* _TASK STATEMENT_:
Answer these from the article on the play Hate:
(a) Who plays John Gleason in the Malthouse's new production?
(b) What keeps the family trapped together over Easter?
(c) At whose request did Sewell write the play?

** Opening PASSAGE block **

Ugly Truths

13 February 2013 | 1:45 pm | Sarah Braybrooke

“It’s about a politician and his family gathered together for Easter. There’s a very large family business, and in one way or another they’re all corrupt…"

“It reads like it was written yesterday. There will be a number of prominent Australians who think it was written about them, because in some fundamental ways, Australia hasn't changed a bit.” It's been nearly a quarter of a century since Stephen Sewell wrote the political drama Hate but, as his words this week show, he's still confident that his play about power, corruption and abuse in Australia's elite would be sufficiently close to home to make a few contemporary Australian figures feel distinctly uncomfortable.

William Zappa, who plays John Gleason, the lead role in the Malthouse's new production, agrees. “It's incredibly relevant today… It was written just after the big economic crash of the '80s, and of course we've now had the GFC. There have also been corruption cases going on all over the place, politicians tearing at each others throats, politicians mocking each other. So it is incredibly pertinent.”

Zappa outlines the story. “It's about a politician and his family gathered together for Easter. There's a very large family business, and in one way or another they're all corrupt… They're all trapped by a storm that's come in and flooded the rivers and brought telephone lines down. [While they are] trapped there they start to tear at each other,” he laughs wryly. “It's quite an interesting display of human animal behaviour.”

The play was composed by Sewell at the request of the Bicentennial Commission, which in 1988 commemorated 200 years of white settlement in Australia. Does this date it at all? Zappa doesn't think so. “Let's put it this way: it was considered a really bold move to ask Stephen to write for that event,” he says. “He wears his politics on his sleeve, so it was quite a dangerous and daring thing to do. And certainly, my character's views on how this country was won are pretty strong, and I imagine most people in the audience [on hearing them] will be thinking, 'My God, what an arsehole!'”

** Closing PASSAGE block **
** Opening GIVEN ENTRIES block **

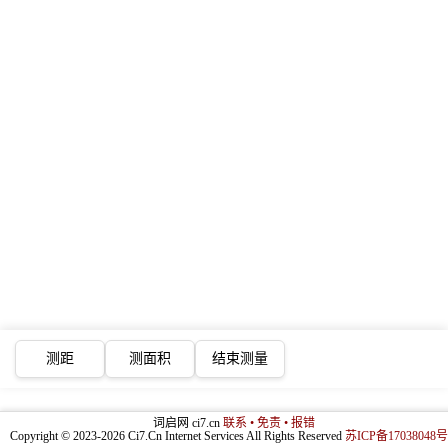
测距
测面积
结束测量
词启网 ci7.cn
联系 • 免责 • 报错
Copyright © 2023-2026 Ci7.Cn Internet Services All Rights Reserved
苏ICP备17038048号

** Closing GIVEN ENTRIES block **

* _SOLUTION FOR THIS EXERCISE_:
(a) William Zappa
(b) A storm that flooded the rivers and brought telephone lines down
(c) The Bicentennial Commission